With the change in federal administration in January 2025, DOJ civil rights enforcement has effectively halted — approximately 70% of attorneys in the Civil Rights Division have departed, and Georgia prisoners and their families can no longer rely on federal intervention. GPS has noted that private civil rights litigation, modeled on the Brown v. Plata framework that compelled California to release approximately 46,000 prisoners in 2011, now represents the primary avenue for accountability at facilities like Dooly. The conditions documented at Dooly — overcrowding above 200% of design capacity, misclassified dangerous populations, documented medical neglect, and recurring mass-casualty violence — closely parallel the constitutional threshold the Supreme Court identified in that case.
Mortality Record: Deaths Tracked by GPS
GPS tracks deaths in Georgia's prison system through independent investigation, family accounts, news reports, and public records. The GDC does not publicly release cause-of-death information. GPS's statewide database records 1,770 total deaths since tracking began, with the following annual totals: 293 deaths in 2020; 257 in 2021; 254 in 2022; 262 in 2023; 333 in 2024 (the highest recorded year); 301 in 2025; and 70 deaths in the first quarter of 2026 alone (23 confirmed homicides, 5 suicides, 4 natural causes, 2 overdoses, and 36 classified as unknown/pending).
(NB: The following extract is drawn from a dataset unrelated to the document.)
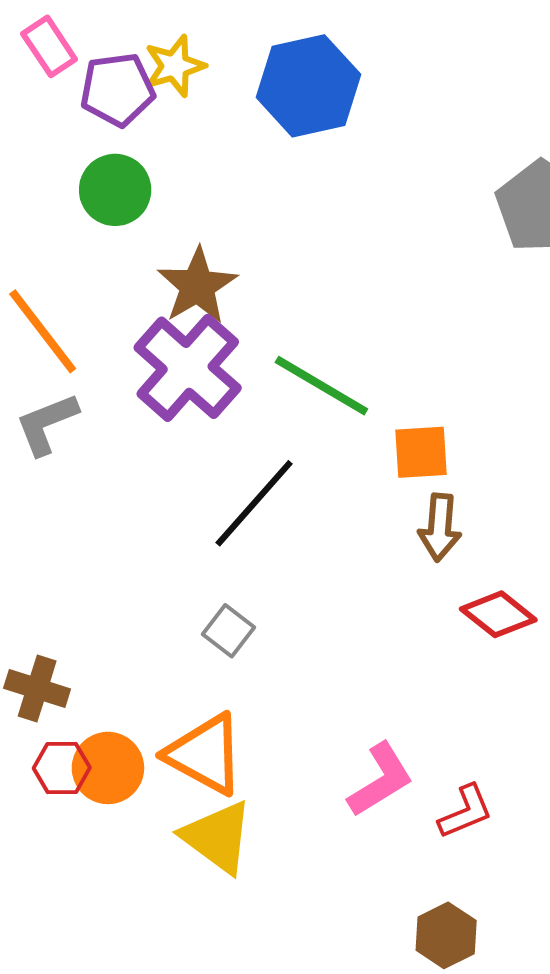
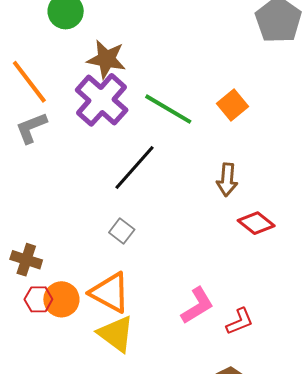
brown star: (197, 286) -> (106, 59), turned -30
orange square: (421, 452) -> (232, 105), moved, turned -36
These system-wide figures provide the mortality context within which Dooly operates. A large proportion of deaths in GPS's database remain classified as 'unknown/pending' — not because the GDC has withheld a cause, but because GPS has not yet been able to independently confirm cause of death. Improvements in classification over time, visible in GPS's data between 2021 and 2025, reflect the organization's expanding investigative capacity rather than any increase in GDC transparency. GPS has consistently stated that the true homicide count across all facilities — Dooly included — is significantly higher than confirmed figures.
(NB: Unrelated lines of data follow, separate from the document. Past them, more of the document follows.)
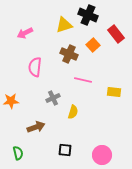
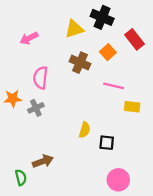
pink line: (83, 80) -> (114, 86), moved
gray cross: (53, 98) -> (36, 108), moved
orange star: (11, 101) -> (13, 99), moved
brown arrow: (36, 127) -> (43, 161), moved
black square: (65, 150) -> (107, 143), moved

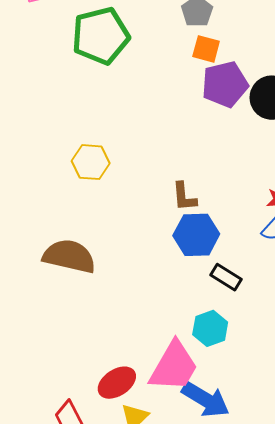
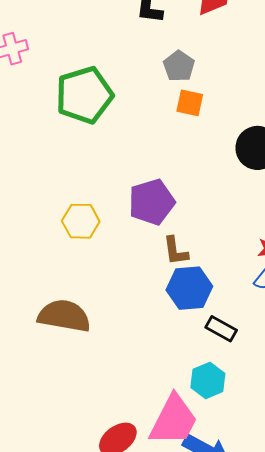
purple pentagon: (225, 84) -> (152, 202), moved

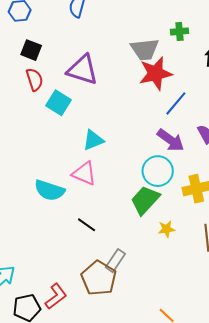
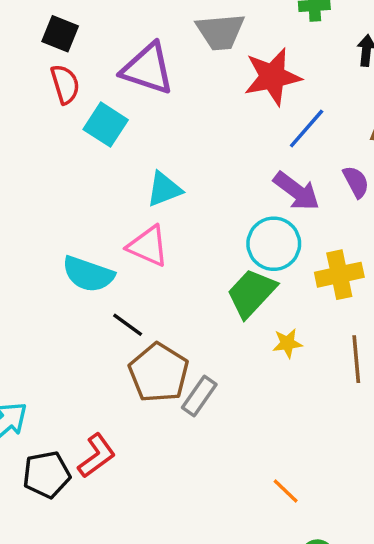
gray trapezoid: (145, 49) -> (220, 32), moved
black line: (87, 225) -> (128, 325), moved
brown pentagon: (99, 278) -> (159, 373), moved

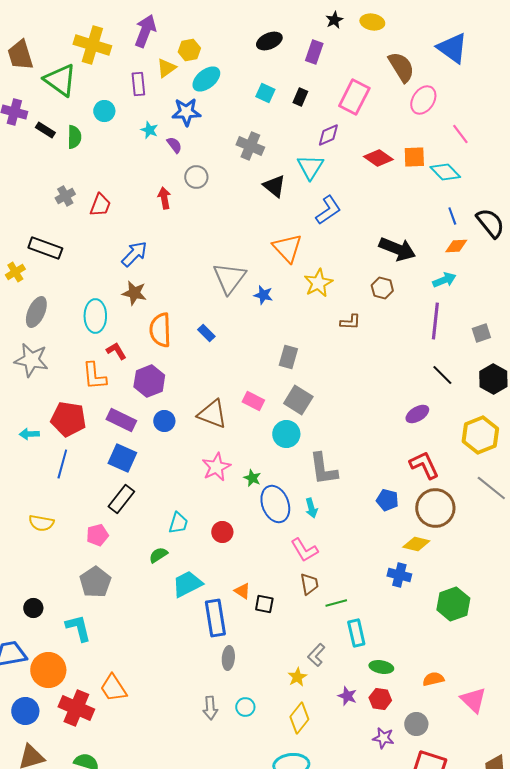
The death of Darrow Brown on November 7, 2025, is among the Dooly-specific fatalities GPS has confirmed as a homicide. His case — a non-violent offender killed under officer escort by a gang member — was documented by GPS as emblematic of the lethal consequences of housing close-security inmates alongside medium-security and non-affiliated populations without adequate supervision or separation.